• **Task to complete**: Return every line of the listing below that contains the string "JULIAN".

[Opening Entries provided section]

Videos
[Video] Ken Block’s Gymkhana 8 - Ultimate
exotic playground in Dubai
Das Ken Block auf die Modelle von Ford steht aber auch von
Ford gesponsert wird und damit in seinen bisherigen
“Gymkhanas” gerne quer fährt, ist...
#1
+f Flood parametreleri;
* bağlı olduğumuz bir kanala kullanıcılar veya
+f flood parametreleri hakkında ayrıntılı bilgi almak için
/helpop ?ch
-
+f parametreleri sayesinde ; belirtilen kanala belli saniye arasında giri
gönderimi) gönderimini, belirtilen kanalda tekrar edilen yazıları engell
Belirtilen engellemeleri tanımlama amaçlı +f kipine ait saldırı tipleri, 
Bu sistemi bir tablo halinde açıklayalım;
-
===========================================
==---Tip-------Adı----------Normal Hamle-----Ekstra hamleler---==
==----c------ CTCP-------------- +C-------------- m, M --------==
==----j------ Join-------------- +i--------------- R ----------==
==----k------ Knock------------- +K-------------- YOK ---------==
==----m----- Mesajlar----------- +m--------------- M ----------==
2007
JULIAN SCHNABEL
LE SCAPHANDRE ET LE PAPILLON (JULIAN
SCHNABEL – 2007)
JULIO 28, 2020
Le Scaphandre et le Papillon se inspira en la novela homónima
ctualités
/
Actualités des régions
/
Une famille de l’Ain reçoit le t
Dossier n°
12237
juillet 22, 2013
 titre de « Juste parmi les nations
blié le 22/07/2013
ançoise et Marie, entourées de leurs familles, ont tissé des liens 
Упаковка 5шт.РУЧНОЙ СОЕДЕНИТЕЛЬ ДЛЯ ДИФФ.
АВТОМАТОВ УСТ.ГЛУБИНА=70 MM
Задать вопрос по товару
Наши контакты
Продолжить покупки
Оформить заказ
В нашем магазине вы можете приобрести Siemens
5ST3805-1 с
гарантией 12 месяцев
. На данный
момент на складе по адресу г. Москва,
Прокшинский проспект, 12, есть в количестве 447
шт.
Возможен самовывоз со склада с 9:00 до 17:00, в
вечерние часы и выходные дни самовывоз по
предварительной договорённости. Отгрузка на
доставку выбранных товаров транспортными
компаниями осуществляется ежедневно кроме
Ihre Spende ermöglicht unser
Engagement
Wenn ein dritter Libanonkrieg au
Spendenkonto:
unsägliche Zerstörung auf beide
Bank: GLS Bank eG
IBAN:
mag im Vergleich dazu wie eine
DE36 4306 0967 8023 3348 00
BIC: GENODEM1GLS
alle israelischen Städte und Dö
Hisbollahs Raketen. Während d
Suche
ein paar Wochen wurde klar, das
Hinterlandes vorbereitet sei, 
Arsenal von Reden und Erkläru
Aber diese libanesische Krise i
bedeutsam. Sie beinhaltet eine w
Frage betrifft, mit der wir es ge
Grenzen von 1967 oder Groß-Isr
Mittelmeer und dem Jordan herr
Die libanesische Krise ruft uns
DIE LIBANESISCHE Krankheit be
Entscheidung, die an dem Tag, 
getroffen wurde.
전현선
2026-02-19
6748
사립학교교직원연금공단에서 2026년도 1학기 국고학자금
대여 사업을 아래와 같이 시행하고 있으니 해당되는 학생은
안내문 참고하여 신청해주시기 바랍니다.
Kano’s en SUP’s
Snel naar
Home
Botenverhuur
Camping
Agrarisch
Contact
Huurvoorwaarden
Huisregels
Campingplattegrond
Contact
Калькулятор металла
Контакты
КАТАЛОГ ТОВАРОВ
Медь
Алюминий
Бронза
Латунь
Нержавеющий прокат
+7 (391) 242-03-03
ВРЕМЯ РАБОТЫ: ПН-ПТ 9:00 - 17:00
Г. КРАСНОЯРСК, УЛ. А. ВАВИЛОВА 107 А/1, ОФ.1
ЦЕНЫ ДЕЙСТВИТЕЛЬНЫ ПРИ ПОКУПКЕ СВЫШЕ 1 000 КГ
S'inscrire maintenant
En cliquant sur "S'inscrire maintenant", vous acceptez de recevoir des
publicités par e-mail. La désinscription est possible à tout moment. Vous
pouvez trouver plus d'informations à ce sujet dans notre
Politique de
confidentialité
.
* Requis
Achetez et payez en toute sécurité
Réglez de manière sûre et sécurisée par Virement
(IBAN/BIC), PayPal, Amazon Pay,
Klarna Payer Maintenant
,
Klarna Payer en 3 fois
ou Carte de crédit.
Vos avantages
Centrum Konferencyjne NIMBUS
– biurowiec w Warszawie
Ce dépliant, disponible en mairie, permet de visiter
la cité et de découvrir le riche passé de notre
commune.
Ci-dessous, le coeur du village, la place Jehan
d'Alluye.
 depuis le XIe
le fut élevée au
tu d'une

[Closing Entries provided section]

• **Answer space**:
JULIAN SCHNABEL
LE SCAPHANDRE ET LE PAPILLON (JULIAN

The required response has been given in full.